**Consigne 1**
Dressez la liste de toutes les personnes désignées par leur nom dans l'extrait de texte consacré à l'histoire de la Sécurité sociale.
**Consigne 2**
Prolongez le texte sur l'histoire de la Sécurité sociale à partir de sa dernière phrase.

Les réalisateurs Rebecca Fitoussi et Adrien Benoliel racontent l’histoire de la Sécurité Sociale dans le documentaire "Sacrée Sécu, Histoire d'une idole française" diffusé le 18 octobre à 21h et le 19 octobre à 9h sur Public Sénat. Parce que le monde entier nous envie ce système inégalé, il ne fallait pas moins qu'un film pour fêter ses 80 ans ! Symbole fort de notre pays, elle est une fierté nationale qu'il est temps de mieux connaître. C'est chose faite grâce aux 52 minutes qui n'oublient rien de la grande Histoire. Mais combien de temps pouvons-nous compter sur notre "Sécu". Peut-on toucher à cette sacrée idée née après guerre ?
Rencontre avec Rebecca Fitoussi
Rappelez-nous qui sont les créateurs de la Sécurité sociale ?
Comme beaucoup de Français, je ne connaissais pas grand-chose à l’histoire de la Sécurité sociale, j’avais en tête une date : 1945 et un nom : Ambroise Croizat.
Mais en réalisant ce film et en interrogeant les historiens, j’ai découvert que les vrais fondateurs de la Sécurité sociale, ceux qui étaient réellement à l’origine de l’écriture et de l’élaboration des ordonnances de 1945 créant la Sécurité sociale, étaient Pierre Laroque, directeur général des assurances sociales et Alexandre Parodi, ministre du travail entre septembre 1944 et novembre 1945, tous les deux hauts fonctionnaires et résistants. Tous les deux étonnamment tombés dans l’oubli. Contrairement à la légende, ce n’est donc pas le communiste Ambroise Croizat, seul, qui a contribué à la création de ce joyau national.
Avez-vous beaucoup insisté pour convaincre l'acteur Philippe Torreton pour emprunter sa voix ? Une voix que l'on sait engagée.

**Données extraites**
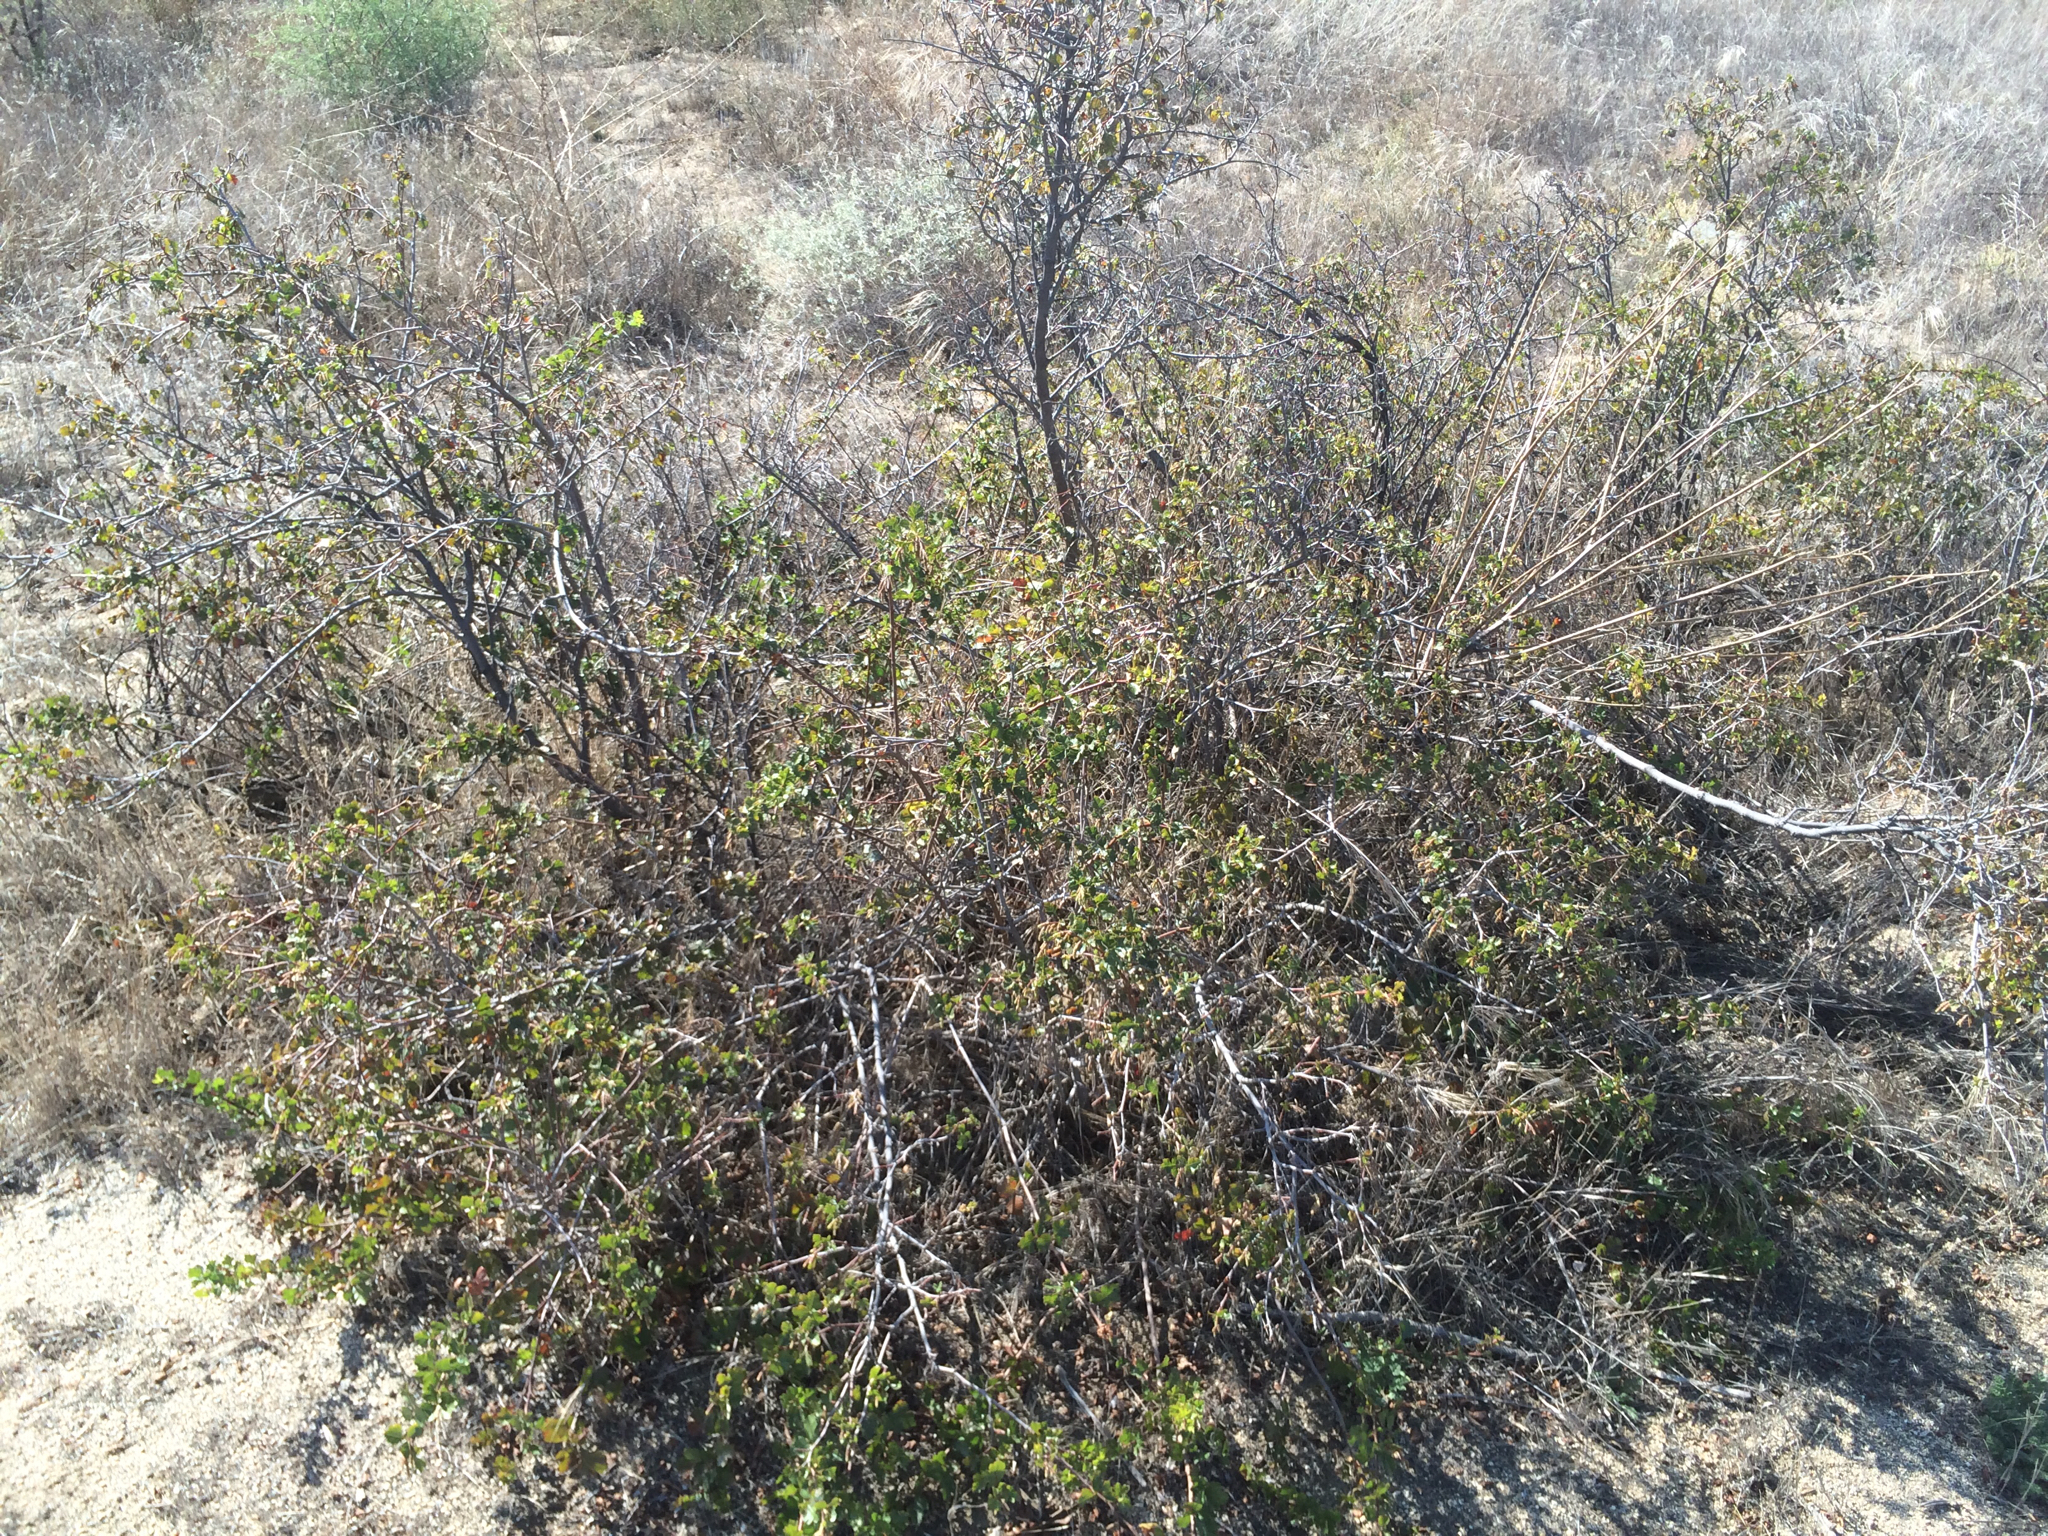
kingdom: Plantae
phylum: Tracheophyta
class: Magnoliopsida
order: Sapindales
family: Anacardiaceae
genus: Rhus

**Réponse attendue 1**
- Rebecca Fitoussi
- Adrien Benoliel
- Ambroise Croizat
- Pierre Laroque
- Alexandre Parodi
- Philippe Torreton

**Réponse attendue 2**
Non pas du tout, Philippe Torreton a été partant tout de suite pour faire la voix off du film. Il est engagé sur les questions sociales depuis des décennies, passionné d’histoire et il fut un temps où il avait lui-même des propositions pour faire évoluer le système de remboursements de la sécurité sociale et pour rendre pérenne notre modèle, propositions qu’il avait soumises à des responsables politiques qu’il côtoyait lorsqu’il était engagé sur le terrain.
La Sécurité sociale fait à ce point partie de nos vies, qu'on en oublie ses spécificités et son impact. Comment vous est venue l'idée de raconter son histoire ?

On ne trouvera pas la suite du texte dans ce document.